● Task description
Revise the lines from the one containing "February 5, 2026" through the one containing "produce shirts using", inclusive, replacing "arguing" with "debating" and keeping everything else the same. Return only those lines.

● Dataset entries
==============================

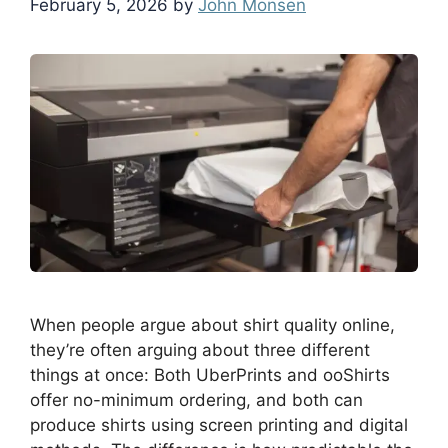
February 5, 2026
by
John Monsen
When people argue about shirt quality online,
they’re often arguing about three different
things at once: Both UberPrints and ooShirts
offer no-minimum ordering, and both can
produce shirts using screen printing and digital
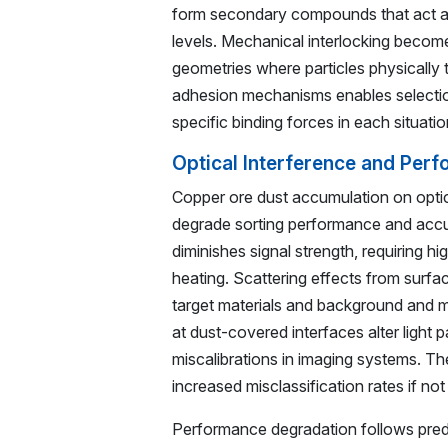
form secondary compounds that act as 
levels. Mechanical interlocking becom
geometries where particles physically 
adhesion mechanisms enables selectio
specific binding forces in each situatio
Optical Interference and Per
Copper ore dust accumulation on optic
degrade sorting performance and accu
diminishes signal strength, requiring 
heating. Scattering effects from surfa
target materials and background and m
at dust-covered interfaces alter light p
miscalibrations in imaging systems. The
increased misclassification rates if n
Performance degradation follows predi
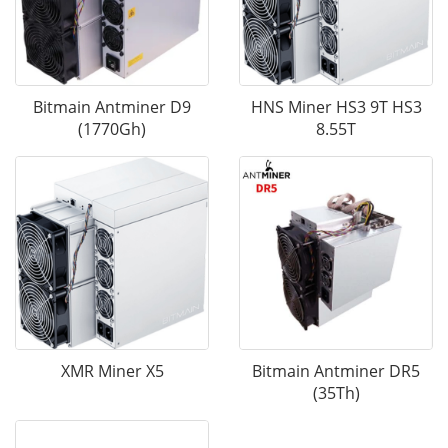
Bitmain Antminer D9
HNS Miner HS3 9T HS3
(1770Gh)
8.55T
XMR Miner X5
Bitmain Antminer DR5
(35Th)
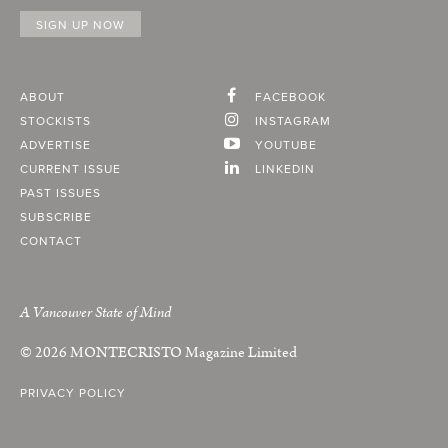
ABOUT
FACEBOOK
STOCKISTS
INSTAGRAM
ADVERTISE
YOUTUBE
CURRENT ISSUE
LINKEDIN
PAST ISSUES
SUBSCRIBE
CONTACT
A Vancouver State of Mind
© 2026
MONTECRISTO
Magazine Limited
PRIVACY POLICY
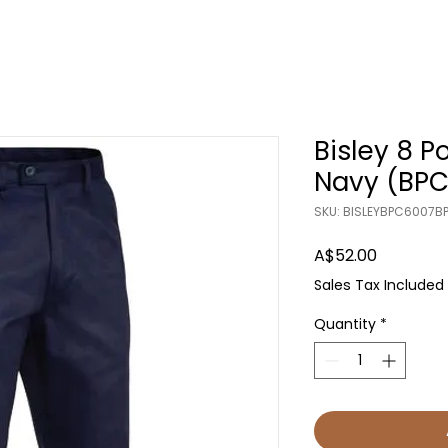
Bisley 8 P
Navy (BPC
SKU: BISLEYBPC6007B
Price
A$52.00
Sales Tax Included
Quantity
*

==============================

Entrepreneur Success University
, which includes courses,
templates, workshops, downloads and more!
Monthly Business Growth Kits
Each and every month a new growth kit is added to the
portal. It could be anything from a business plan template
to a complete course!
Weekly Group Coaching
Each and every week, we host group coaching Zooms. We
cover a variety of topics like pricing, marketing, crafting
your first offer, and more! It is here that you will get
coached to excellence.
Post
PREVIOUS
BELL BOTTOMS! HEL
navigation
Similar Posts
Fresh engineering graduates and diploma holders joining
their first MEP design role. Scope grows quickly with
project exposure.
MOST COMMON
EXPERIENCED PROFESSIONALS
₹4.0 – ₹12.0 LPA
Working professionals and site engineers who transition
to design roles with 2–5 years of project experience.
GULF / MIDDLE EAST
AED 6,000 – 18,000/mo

==============================

● Exercise solution
February 5, 2026
by
John Monsen
When people argue about shirt quality online,
they’re often debating about three different
things at once: Both UberPrints and ooShirts
offer no-minimum ordering, and both can
produce shirts using screen printing and digital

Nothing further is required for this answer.